Comparing this Stag rather negatively with a Ford Fiesta is probably something which the Triumph’s owner, Geoff Frackelton, could have endorsed when work on the Stag was not going well. However, rather than calling it a day and taking the extreme action of scrapping the car, he took the opposite approach and ploughed on to achieve a beautiful looking car that also contained certain technical improvements.
Describing why he always wanted a Stag and how he took on a 15year battle to return his car back on the road, Geoff said: ‘When I was a schoolboy, a local hairdresser drove a blue Stag for many years. It was never a ‘hairdresser’s car’ in my estimation, I always thought it was a lovely design at the top of Triumph’s range. My first car was a Dolomite 1850, and my Stag was bought some years later in 1990. It had 12 months MoT, but it was rough – the sills were on their way out and had been bodged, the door bottoms had gone, and sometime later on I realised the suspension mounts were shot. Oh, and the crankshaft was knocking.

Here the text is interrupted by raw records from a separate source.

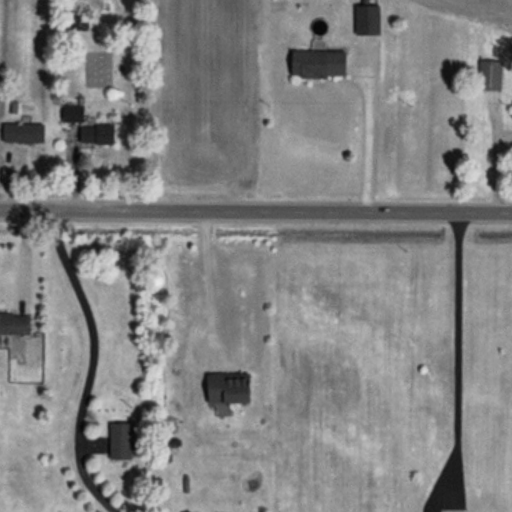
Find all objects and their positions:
building: (366, 19)
building: (317, 63)
building: (489, 75)
building: (72, 113)
building: (22, 133)
building: (96, 134)
road: (365, 134)
road: (496, 167)
road: (255, 207)
road: (206, 276)
building: (14, 323)
road: (454, 348)
road: (90, 361)
building: (226, 387)
building: (227, 388)
building: (119, 440)
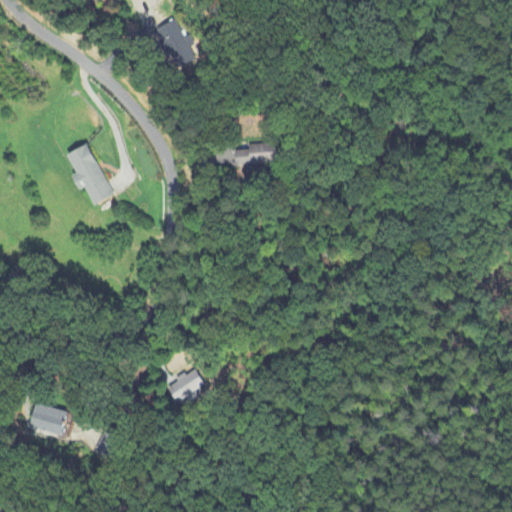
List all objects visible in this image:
building: (175, 46)
building: (257, 157)
building: (85, 175)
road: (178, 206)
building: (188, 390)
building: (47, 422)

‘Nothing was right, but I did a bit of welding to get the car through its next MoT and ran it until a driveshaft collapsed in Wales in 1992. Marriage, buying a house and bringing up two children then meant the Stag was left rusting away in our garage. So later on, I asked my wife Helen what we should do. It was agreed I should restore the car, so I started picking away doing repairs, with welding and bodywork preparation first of all.’